# Sits on my shoulder



## KristieRoberts (Apr 29, 2020)

My 2 month old Pearl loves to sit on my shoulders and go about my day with me, but when I put her down she stays in one spot most of the time. She fights to get free if I try to hold her, so I just let her go ahead and crawl up to my shoulders. Is this ok? Also, she has started making a guttural cooing noise and walking around in a circle immediately after I let her jump/fly back to her cage. Is this a territorial thing? She also refuses to bathe and is losing feathers, but I read the feathers thing is normal for 2 months. No bald spots or anything, just little delicate feathers scattered about. With the bathing, I’ve decided to just leave a bowl in her cage with her and let her warm up to it on her own terms? When I’m working we are in the same room together- at lunch and when I’m done for the day I put on her pants and we carry on in the rest of the house. She eats well and has good poops. I just wonder if hanging out on my shoulder is a good thing?


----------



## Marina B (May 5, 2011)

Most pigeons don't like getting cuddled like other pets do. Sitting on your shoulder is great! Sounds like she is considering the cage as her territory, that is also good. You can get her interested in taking a bath by splashing the water with your fingers. But at the end it will be up to her if she wants to bath or not.


----------



## KristieRoberts (Apr 29, 2020)

Thanks so much!!!


----------



## Garye2 (Mar 30, 2019)

> Also, she has started making a guttural cooing noise and walking around in a circle immediately after I let her jump/fly back to her cage. Is this a territorial thing? She also refuses to bathe and is losing feathers, but I read the feathers thing is normal for 2 months. No bald spots or anything, just little delicate feathers scattered about.

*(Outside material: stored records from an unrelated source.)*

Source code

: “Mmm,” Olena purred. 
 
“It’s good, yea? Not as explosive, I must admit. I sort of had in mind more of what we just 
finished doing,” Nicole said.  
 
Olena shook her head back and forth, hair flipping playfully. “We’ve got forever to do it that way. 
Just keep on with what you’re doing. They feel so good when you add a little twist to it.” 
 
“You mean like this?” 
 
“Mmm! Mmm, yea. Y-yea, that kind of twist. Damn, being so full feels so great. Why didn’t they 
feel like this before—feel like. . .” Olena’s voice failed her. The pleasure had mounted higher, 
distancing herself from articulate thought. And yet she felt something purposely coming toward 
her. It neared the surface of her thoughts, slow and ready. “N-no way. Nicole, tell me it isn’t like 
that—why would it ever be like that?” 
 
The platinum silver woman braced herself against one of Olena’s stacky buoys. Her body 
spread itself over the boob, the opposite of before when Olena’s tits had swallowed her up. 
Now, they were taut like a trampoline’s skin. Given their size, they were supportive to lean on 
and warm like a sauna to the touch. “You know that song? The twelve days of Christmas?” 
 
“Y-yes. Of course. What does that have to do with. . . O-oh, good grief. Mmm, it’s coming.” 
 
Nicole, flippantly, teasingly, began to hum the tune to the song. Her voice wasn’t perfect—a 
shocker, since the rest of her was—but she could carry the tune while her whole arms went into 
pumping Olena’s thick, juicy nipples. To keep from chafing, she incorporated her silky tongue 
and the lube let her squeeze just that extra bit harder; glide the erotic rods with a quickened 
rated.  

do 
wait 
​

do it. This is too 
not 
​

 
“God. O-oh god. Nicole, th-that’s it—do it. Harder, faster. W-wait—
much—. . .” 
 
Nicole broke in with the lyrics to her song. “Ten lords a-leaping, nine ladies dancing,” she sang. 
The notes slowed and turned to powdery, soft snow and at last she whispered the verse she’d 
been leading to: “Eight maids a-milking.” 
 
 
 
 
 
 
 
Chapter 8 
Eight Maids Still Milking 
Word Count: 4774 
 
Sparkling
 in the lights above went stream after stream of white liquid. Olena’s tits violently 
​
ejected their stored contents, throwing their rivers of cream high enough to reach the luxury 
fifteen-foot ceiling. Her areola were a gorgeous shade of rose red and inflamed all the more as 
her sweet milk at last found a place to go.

Sounds like she's getting ready to have a baby - with you. The guttural cooing noise and the delicate feathers (sometimes they'll pull them out in prepping for a brooding patch so the future eggs can be warmed properly) are what are making me think there's going to be some eggs in the future. If so, CONGRATULATIONS, YOU'LL SOON BE A PARENT TO UNFERTILIZED EGGS. Only kidding.  No need to worry though if I'm correct. They just sit on the eggs until they realize they won't hatch.


----------